Professionelle Hörgeräte können aber nicht nur nachjustiert werden, sondern haben auch bessere Filter, Chips mit höherer Rechenleistung und mehr Kanäle für eine feinere Auflösung. Man glaubt es kaum, aber jedes Dezibel zählt bei einem Hörverlust. Fragen Sie mal einen langjährigen Hörgeräteträger, welcher auf seine wertvollen Helfer angewiesen ist. Es hat einen Grund, wieso professionelle Hörgeräte mehr kosten.
OTC Hörgeräte sind zu vergleichen mit Lesebrillen – während professionelle Hörgeräte zwar teurer, aber auch wirksamer sind.
Wo kann man OTC-Hörgeräte kaufen?
Moderne OTC-Hörgeräte können Sie heute online, in Apotheken, Drogerien, im Detailhandel oder gar bei bestimmten Hörakustikern kaufen.
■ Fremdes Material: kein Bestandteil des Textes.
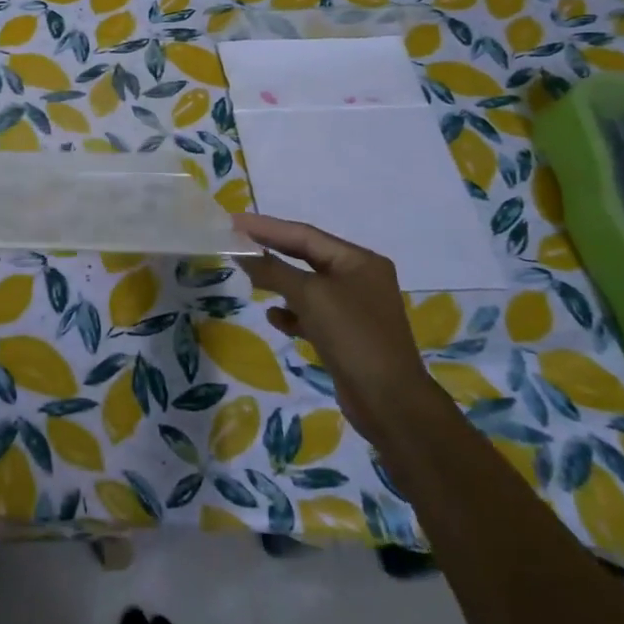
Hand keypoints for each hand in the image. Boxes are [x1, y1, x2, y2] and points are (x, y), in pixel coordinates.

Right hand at [232, 213, 442, 443]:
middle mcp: (359, 278)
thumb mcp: (310, 296)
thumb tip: (241, 251)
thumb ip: (274, 270)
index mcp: (359, 261)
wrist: (390, 402)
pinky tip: (274, 317)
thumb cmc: (353, 337)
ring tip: (250, 278)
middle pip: (306, 256)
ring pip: (307, 286)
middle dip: (271, 251)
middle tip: (236, 242)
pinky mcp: (346, 335)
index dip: (267, 227)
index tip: (234, 221)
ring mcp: (354, 308)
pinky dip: (292, 312)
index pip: (305, 234)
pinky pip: (312, 314)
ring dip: (279, 282)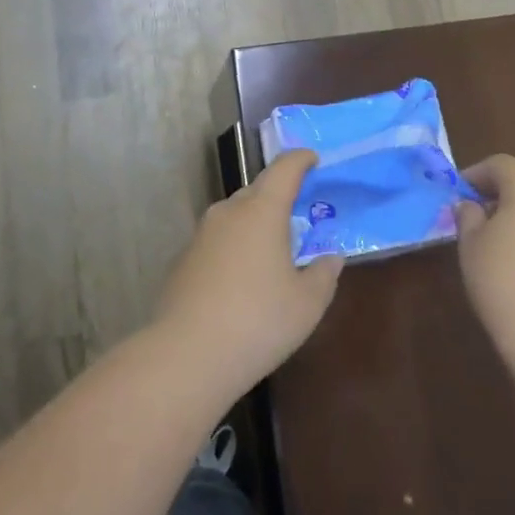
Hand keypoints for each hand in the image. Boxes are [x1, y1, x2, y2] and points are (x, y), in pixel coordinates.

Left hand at [151, 151, 345, 398]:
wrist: (187, 355)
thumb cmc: (258, 321)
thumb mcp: (307, 303)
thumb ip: (323, 274)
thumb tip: (330, 258)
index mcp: (262, 210)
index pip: (284, 168)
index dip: (301, 159)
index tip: (313, 160)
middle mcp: (229, 211)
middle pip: (257, 190)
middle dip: (279, 196)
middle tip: (298, 214)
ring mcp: (201, 234)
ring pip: (235, 216)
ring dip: (255, 223)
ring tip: (272, 250)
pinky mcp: (184, 259)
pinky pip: (218, 241)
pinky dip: (234, 247)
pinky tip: (241, 280)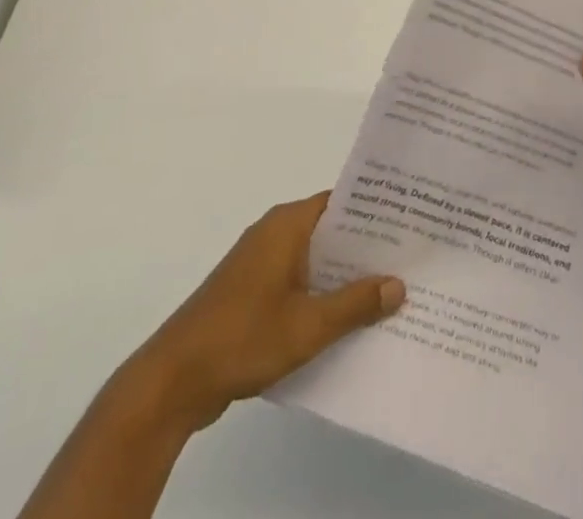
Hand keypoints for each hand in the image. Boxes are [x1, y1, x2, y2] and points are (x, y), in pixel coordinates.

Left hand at [109, 192, 403, 434]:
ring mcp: (260, 264)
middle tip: (410, 258)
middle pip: (330, 230)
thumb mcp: (308, 325)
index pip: (341, 202)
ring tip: (389, 290)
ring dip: (344, 274)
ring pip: (314, 259)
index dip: (375, 211)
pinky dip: (321, 294)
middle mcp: (274, 233)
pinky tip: (348, 320)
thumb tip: (398, 284)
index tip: (410, 220)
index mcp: (287, 224)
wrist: (172, 380)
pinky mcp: (251, 293)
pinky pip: (297, 282)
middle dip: (365, 246)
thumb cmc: (242, 337)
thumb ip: (355, 303)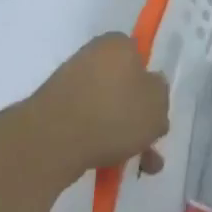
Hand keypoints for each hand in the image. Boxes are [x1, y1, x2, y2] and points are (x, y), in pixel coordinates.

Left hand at [29, 33, 169, 174]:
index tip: (157, 108)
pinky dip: (99, 142)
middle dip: (138, 117)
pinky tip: (110, 167)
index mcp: (117, 44)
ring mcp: (67, 85)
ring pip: (106, 109)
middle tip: (150, 142)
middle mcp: (90, 57)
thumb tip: (150, 89)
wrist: (51, 142)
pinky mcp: (51, 112)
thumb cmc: (114, 113)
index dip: (151, 83)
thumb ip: (160, 94)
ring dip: (123, 135)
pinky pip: (85, 124)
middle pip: (124, 87)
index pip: (140, 56)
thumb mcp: (158, 104)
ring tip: (137, 165)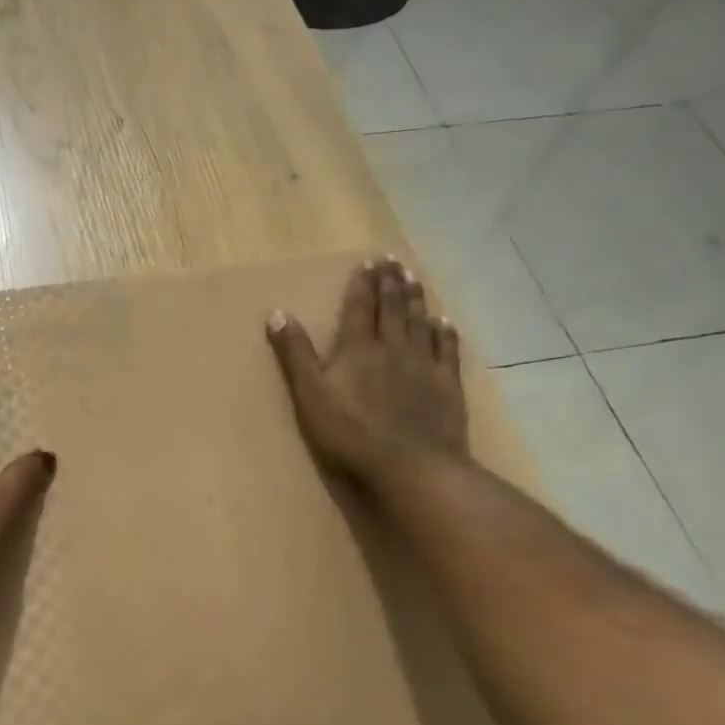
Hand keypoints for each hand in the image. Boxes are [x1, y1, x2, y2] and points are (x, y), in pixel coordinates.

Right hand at [266, 257, 468, 481]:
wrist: (410, 465)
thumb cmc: (350, 434)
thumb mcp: (310, 395)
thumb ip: (295, 354)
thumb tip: (277, 313)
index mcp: (357, 348)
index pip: (359, 307)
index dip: (362, 283)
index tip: (368, 260)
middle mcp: (392, 347)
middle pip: (392, 308)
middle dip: (390, 282)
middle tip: (393, 260)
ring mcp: (423, 364)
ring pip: (419, 322)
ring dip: (416, 298)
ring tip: (414, 278)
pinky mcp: (446, 384)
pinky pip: (447, 348)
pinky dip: (444, 331)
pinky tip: (444, 321)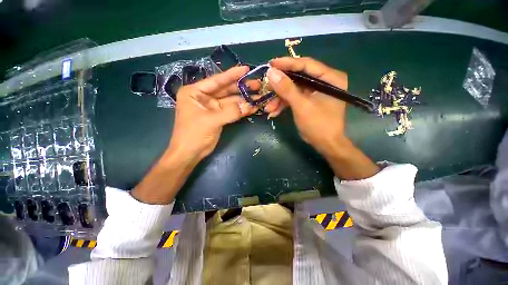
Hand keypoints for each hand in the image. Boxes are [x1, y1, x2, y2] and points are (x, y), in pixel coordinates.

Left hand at [168, 66, 256, 164]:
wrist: (190, 153)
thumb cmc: (193, 134)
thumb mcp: (211, 120)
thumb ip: (231, 112)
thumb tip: (250, 105)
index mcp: (195, 92)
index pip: (217, 80)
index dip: (232, 75)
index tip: (246, 69)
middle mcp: (204, 97)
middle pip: (226, 90)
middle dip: (241, 88)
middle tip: (257, 85)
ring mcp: (212, 107)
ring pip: (231, 101)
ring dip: (244, 99)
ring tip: (258, 96)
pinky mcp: (219, 116)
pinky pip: (232, 110)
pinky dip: (242, 109)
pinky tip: (252, 107)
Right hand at [265, 57, 378, 179]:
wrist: (325, 144)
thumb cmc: (318, 125)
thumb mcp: (301, 106)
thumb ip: (287, 88)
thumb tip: (271, 72)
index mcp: (330, 77)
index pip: (306, 64)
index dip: (287, 64)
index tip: (270, 64)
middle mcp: (324, 81)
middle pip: (298, 76)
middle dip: (280, 85)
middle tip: (265, 86)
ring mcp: (315, 91)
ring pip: (293, 89)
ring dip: (279, 98)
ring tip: (268, 107)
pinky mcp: (309, 100)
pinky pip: (294, 98)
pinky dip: (284, 104)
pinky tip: (274, 111)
Gesetzliche Rahmenbedingungen bezüglich Datenschutzes usw. wurden vom Parlament bislang nicht festgelegt.
Zumindest beim Kauf über Onlinekanäle ist ein Missbrauch der Geräte deswegen nicht abzusprechen. Denn die meisten OTC-Hörgeräte sind koppelbar mit dem Smartphone und künftige OTC-Geräte werden mit Bewegungssensoren ausgestattet sein.
Ein Kauf über den Onlinehandel ist deswegen zweimal zu überlegen, denn private Daten haben einen Gegenwert. Somit sind die vermeintlich günstigen OTC-Hörgeräte Schlussendlich doch nicht so günstig.
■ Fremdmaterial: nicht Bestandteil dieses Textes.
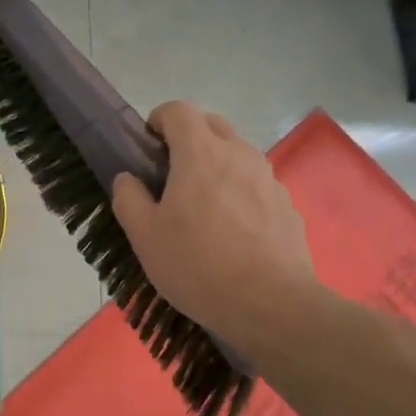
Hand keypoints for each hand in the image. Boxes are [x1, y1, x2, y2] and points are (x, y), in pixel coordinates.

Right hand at [110, 102, 322, 355]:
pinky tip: (233, 235)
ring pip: (237, 155)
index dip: (158, 120)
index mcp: (201, 152)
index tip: (147, 148)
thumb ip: (129, 198)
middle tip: (171, 176)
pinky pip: (256, 185)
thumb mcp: (145, 236)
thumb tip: (128, 179)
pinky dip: (240, 194)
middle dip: (189, 138)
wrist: (272, 305)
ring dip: (216, 166)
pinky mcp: (287, 206)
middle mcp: (239, 154)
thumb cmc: (198, 265)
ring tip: (203, 210)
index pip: (178, 110)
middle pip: (211, 125)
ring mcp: (269, 179)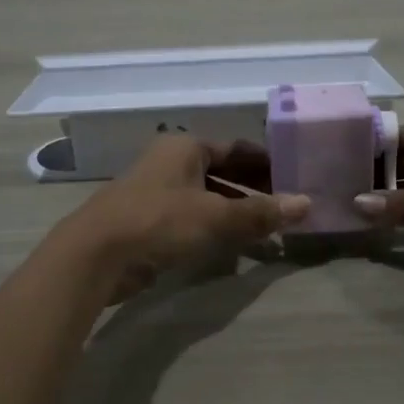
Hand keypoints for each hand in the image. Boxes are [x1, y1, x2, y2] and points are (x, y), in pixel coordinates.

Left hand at [62, 135, 309, 302]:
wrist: (96, 254)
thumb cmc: (159, 222)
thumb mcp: (216, 216)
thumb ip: (260, 212)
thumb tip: (306, 203)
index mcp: (186, 148)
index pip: (236, 148)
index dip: (266, 162)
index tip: (294, 176)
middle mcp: (170, 163)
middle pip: (222, 171)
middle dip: (253, 188)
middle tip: (286, 205)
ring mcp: (156, 192)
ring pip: (206, 196)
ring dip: (235, 210)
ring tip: (267, 228)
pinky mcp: (147, 221)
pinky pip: (191, 217)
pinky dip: (213, 227)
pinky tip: (232, 245)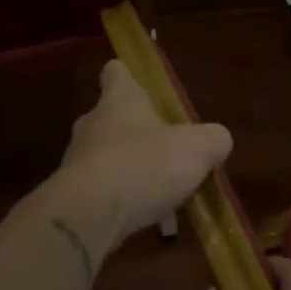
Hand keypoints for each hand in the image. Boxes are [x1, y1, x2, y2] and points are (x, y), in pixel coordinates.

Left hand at [52, 59, 231, 250]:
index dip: (130, 77)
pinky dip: (122, 198)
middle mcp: (93, 124)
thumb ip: (214, 139)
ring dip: (132, 168)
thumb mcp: (198, 149)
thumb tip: (217, 141)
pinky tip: (146, 216)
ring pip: (108, 155)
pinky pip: (103, 190)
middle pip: (114, 117)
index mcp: (120, 101)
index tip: (145, 88)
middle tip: (169, 149)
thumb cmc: (144, 166)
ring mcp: (78, 160)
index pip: (116, 73)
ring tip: (162, 191)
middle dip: (139, 130)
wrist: (89, 216)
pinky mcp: (73, 194)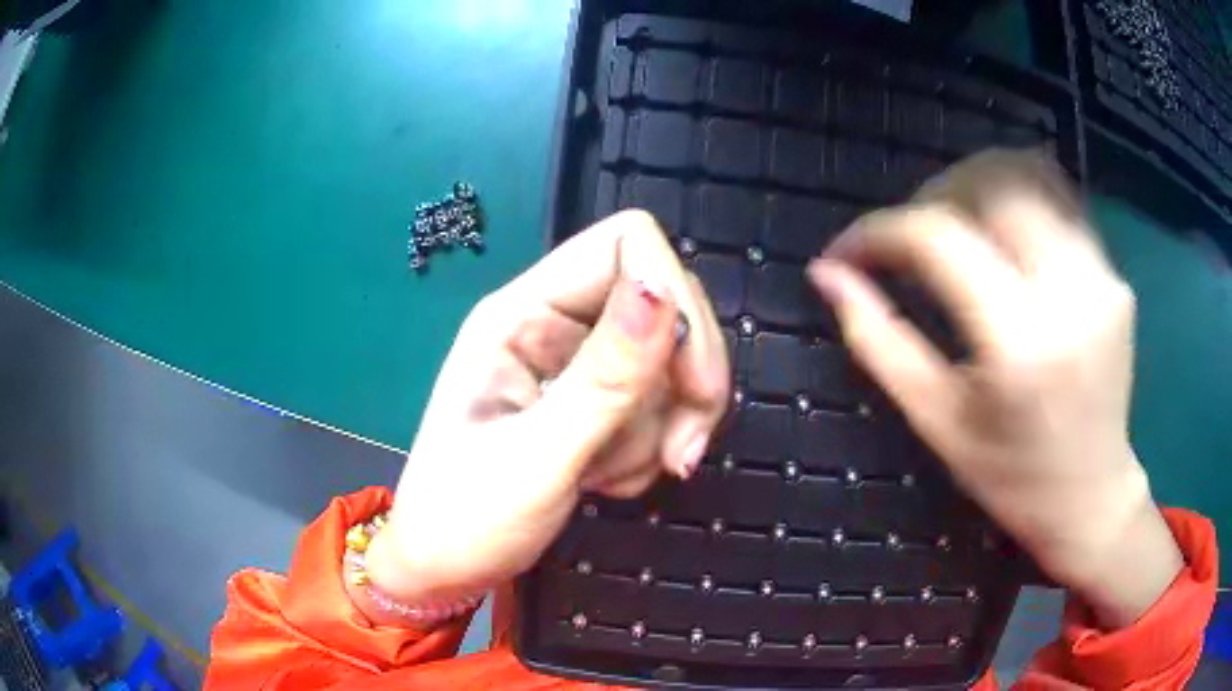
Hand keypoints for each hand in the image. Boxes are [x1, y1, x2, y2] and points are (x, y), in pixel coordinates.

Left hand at [362, 211, 728, 612]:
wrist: (447, 571)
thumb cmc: (466, 518)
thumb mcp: (536, 456)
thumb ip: (604, 378)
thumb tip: (665, 290)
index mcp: (520, 313)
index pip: (625, 244)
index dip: (673, 295)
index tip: (692, 383)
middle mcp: (553, 323)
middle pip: (664, 301)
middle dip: (686, 378)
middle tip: (678, 454)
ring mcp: (575, 363)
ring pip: (669, 362)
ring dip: (661, 429)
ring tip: (607, 480)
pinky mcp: (593, 402)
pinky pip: (659, 404)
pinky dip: (650, 448)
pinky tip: (607, 483)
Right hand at [808, 150, 1181, 627]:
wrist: (1092, 495)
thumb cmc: (1011, 477)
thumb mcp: (937, 422)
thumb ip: (879, 341)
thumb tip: (828, 275)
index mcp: (1021, 343)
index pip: (939, 237)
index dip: (882, 231)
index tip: (848, 251)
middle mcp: (1070, 293)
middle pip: (992, 184)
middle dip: (933, 192)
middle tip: (907, 235)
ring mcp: (1101, 277)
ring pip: (1031, 175)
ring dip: (978, 184)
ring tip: (953, 223)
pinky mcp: (1114, 275)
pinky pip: (1060, 203)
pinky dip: (1018, 201)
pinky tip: (1001, 239)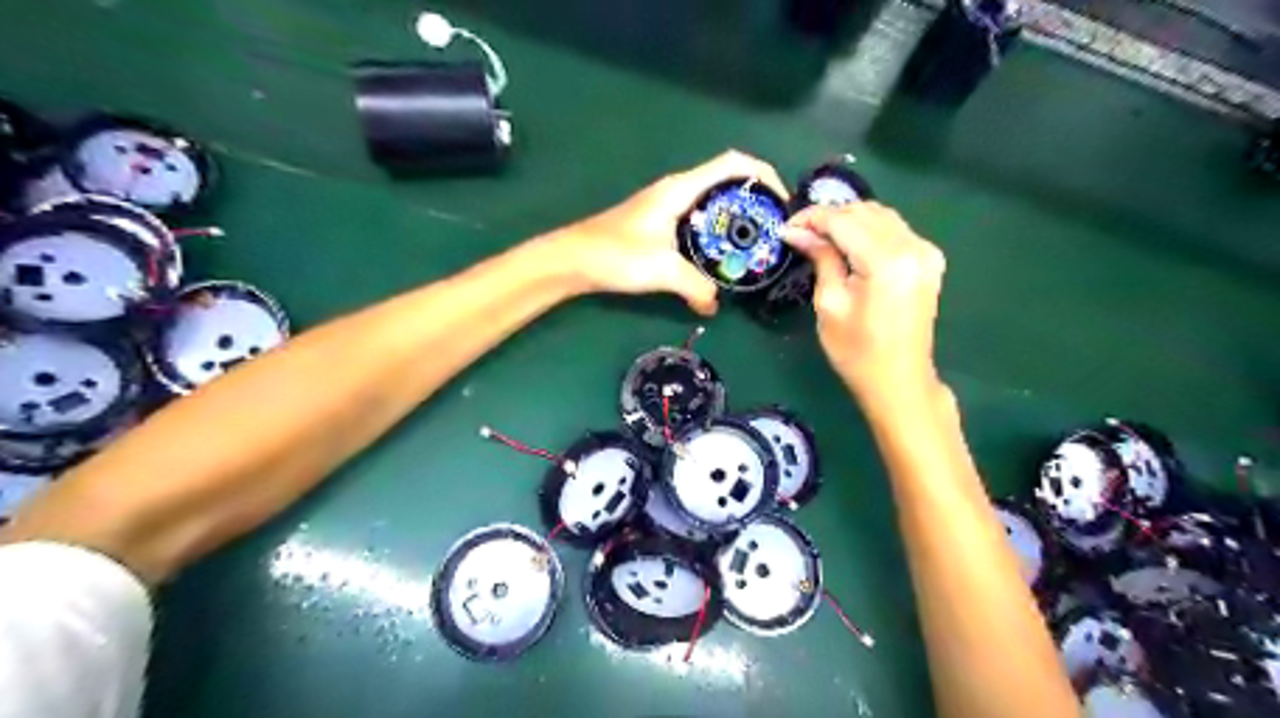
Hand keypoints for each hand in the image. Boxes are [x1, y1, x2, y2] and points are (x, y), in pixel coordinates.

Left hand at [553, 148, 784, 314]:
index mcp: (681, 189)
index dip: (764, 175)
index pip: (734, 164)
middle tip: (772, 232)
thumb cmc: (615, 254)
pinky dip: (717, 233)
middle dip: (755, 202)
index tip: (782, 203)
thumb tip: (714, 305)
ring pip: (713, 203)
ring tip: (754, 247)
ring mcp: (668, 206)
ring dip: (736, 219)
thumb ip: (695, 287)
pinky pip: (699, 221)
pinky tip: (720, 258)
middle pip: (728, 182)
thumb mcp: (662, 270)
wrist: (573, 259)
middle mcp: (677, 190)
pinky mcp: (660, 223)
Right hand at [780, 198, 947, 407]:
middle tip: (800, 234)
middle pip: (863, 211)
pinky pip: (894, 229)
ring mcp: (926, 251)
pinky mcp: (929, 259)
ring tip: (820, 238)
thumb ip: (821, 258)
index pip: (843, 220)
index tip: (785, 227)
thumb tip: (797, 231)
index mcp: (886, 261)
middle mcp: (912, 246)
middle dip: (828, 217)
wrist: (899, 381)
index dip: (811, 218)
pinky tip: (849, 245)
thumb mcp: (830, 304)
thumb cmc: (857, 352)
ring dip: (848, 220)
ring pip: (880, 215)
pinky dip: (868, 230)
Einstiegshörgeräte bei Hörakustiker zum Nulltarif
Was viele nicht wissen, dass es bei vielen Hörakustikern professionelle Hörgeräte zum Nulltarif gibt. Dies bedeutet, dass die Versicherungen wie die AHV oder IV eine Kostenbeteiligung an den kompletten Hörgerätepreis leisten.
Hierbei handelt es sich um bekannte Marken von weltweit führenden Hörgeräteherstellern wie Phonak, Oticon und Signia mit seinem beliebten Im-Ohr Hörgerät Signia Silk X.
Nicht zu unterschätzen professionelle Beratung und die Hilfe bei Problemen eines erfahrenen Hörakustikers.
Fazit: OTC-Hörgeräte vs. professionelle Hörgeräte
Abschliessend gilt es festzuhalten, dass OTC-Hörgeräte lediglich als erster Schritt in Richtung Hörgeräteversorgung dienen. Aus Erfahrung in der Schweiz, kaufen OTC-Konsumenten gut ein Jahr nach einer solchen Beschaffung doch noch professionelle Hörgeräte. Dies aus dem einfachen Grund, weil viele auf den Geschmack kommen und mehr möchten, OTC Geräte aber nicht mehr leisten.
Beim Vergleich mit professionellen Hörgeräten bemerken viele Einsteiger den grossen Unterschied von den günstigen OTC-Hörsystemen zu den komplexen und hochtechnologischen Hörgeräten.